Which post office scheme doubles your money?
Kisan Vikas Patra (KVP) is designed to double your deposit. At the current 7.5% rate it doubles in 115 months — 9 years and 7 months. The doubling period changes whenever the quarterly rate changes.
Are post office schemes safe?
Yes. All small-savings schemes are backed by a sovereign guarantee of the Government of India — both principal and interest. There is no bank-style ₹5 lakh insurance cap because the government itself is the borrower.
Can I open a post office scheme online?
Partially. If you have a post office savings account with DOP internet banking (or the IPPB app), you can open and fund RD, PPF and SSY online. SCSS, NSC, KVP and MIS still generally require a branch visit with KYC documents (as of June 2026).

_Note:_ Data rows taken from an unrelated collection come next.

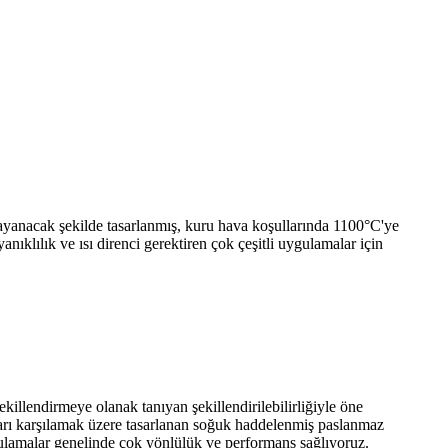
dayanacak şekilde tasarlanmış, kuru hava koşullarında 1100°C'ye
nıklılık ve ısı direnci gerektiren çok çeşitli uygulamalar için
illendirmeye olanak tanıyan şekillendirilebilirliğiyle öne
yaçları karşılamak üzere tasarlanan soğuk haddelenmiş paslanmaz
uygulamalar genelinde çok yönlülük ve performans sağlıyoruz.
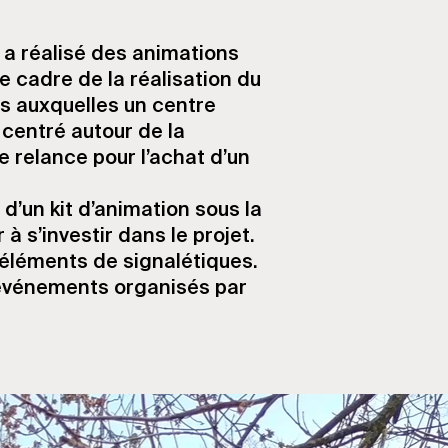
l a réalisé des animations
le cadre de la réalisation du
es auxquelles un centre
 centré autour de la
e relance pour l’achat d’un
d’un kit d’animation sous la
 à s’investir dans le projet.
 éléments de signalétiques.
 événements organisés par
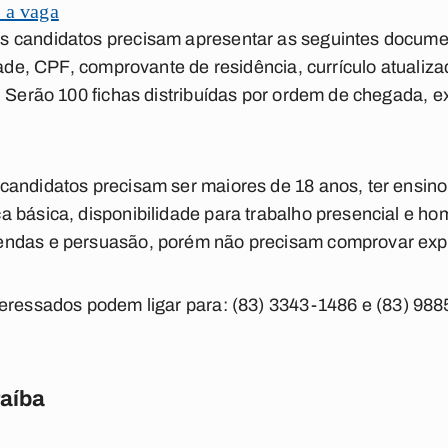
 a vaga
 candidatos precisam apresentar as seguintes documen
dade, CPF, comprovante de residência, currículo atualiz
. Serão 100 fichas distribuídas por ordem de chegada, 
candidatos precisam ser maiores de 18 anos, ter ensin
básica, disponibilidade para trabalho presencial e home
ndas e persuasão, porém não precisam comprovar expe
teressados podem ligar para:
(83) 3343-1486
e
(83) 988
raíba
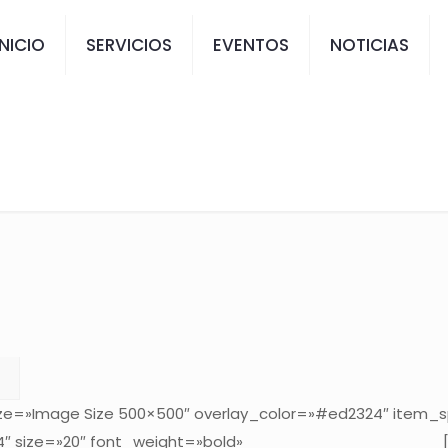
INICIO
SERVICIOS
EVENTOS
NOTICIAS
E SERIES ROCATEM
ze=»Image Size 500×500″ overlay_color=»#ed2324″ item_s
″ size=»20″ font_weight=»bold»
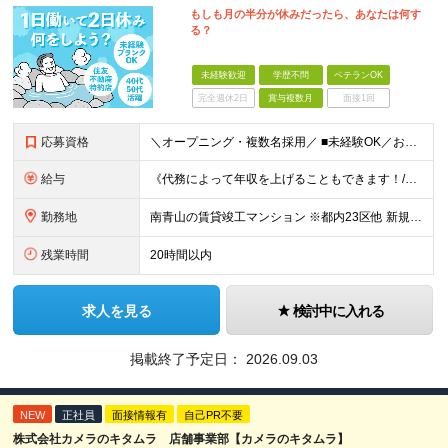
もしも月の半分が休みだったら、あなたは何す
る？
未経験歓迎
学歴不問
ベテランOK
完全週休2日
賞与複数月
面接1回
応募資格
＼オープニング・複数名採用／ ■未経験OK／お人柄を重視します！ ■高卒以上 ■60歳未満の方(定年年齢による理由) ＜長く安心して働きやすい＞ 当社では現在20代～60代の管理スタッフが活躍中！
給与
《代務によって年収を上げることもできます！/想定年収330万円》 ■月給22万円以上＋賞与年2回(2カ月/2025年実績)＋時間外手当＋資格手当＋役職手当＋交通費（夜勤のみ） ………… ≪昇給、賞与、
勤務地
南青山の賃貸竣工マンション ※都内23区他 新規受託物件につき、オープニングの募集です！ 入社時期はご相談可能です！ 【本社/面接地】 東京都新宿区西新宿2丁目6番1号 新宿住友ビル4階 ※(変
残業時間
20時間以内
求人を見る
検討中に入れる
掲載終了予定日：
2026.09.03
NEW
正社員
面接情報有
自己PR不要
株式会社カメラのキタムラ 店舗事業部【カメラのキタムラ】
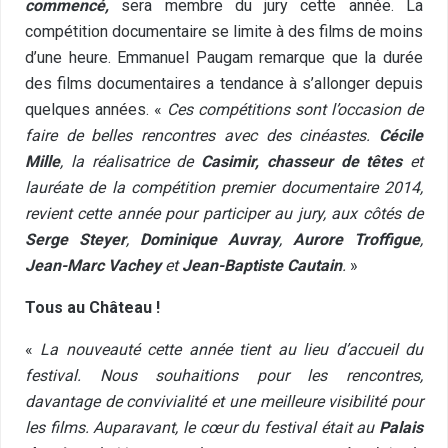
commencé,
sera membre du jury cette année. La
compétition documentaire se limite à des films de moins
d’une heure. Emmanuel Paugam remarque que la durée
des films documentaires a tendance à s’allonger depuis
quelques années. «
Ces compétitions sont l’occasion de
faire de belles rencontres avec des cinéastes.
Cécile
Mille
, la réalisatrice de
Casimir, chasseur de têtes
et
lauréate de la compétition premier documentaire 2014,
revient cette année pour participer au jury, aux côtés de
Serge Steyer
,
Dominique Auvray
,
Aurore Troffigue
,
Jean-Marc Vachey
et
Jean-Baptiste Cautain
.
»
Tous au Château !
«
La nouveauté cette année tient au lieu d’accueil du
festival. Nous souhaitions pour les rencontres,
davantage de convivialité et une meilleure visibilité pour
les films. Auparavant, le cœur du festival était au
Palais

Is post office scheme interest taxable?
PPF and SSY are fully tax-free (EEE). Interest from SCSS, NSC, MIS, KVP, time deposits and RD is taxable at your slab rate. On SCSS, TDS applies if interest crosses ₹1 lakh in a year (senior-citizen threshold, FY 2025-26). NSC has a quirk in your favour — see the NSC vs FD section above.
What is the minimum amount needed to start?
Very low: SSY ₹250/year, PPF ₹500/year, RD ₹100/month, and NSC or KVP from ₹1,000. Maximums vary — ₹1.5 lakh/year for PPF and SSY, ₹30 lakh for SCSS, ₹9 lakh (single) or ₹15 lakh (joint) for MIS; NSC and KVP have no upper cap.
How often do post office interest rates change?
The Finance Ministry notifies small-savings rates every quarter (April, July, October, January). Rates on this page are as of Q1 FY 2026-27. Existing PPF and SSY balances earn the rate as it moves; NSC, KVP, SCSS, MIS and time deposits lock the rate that applied when you invested.

Estimates are for information and education only — not financial, tax or investment advice. Verify current rates and rules with official sources.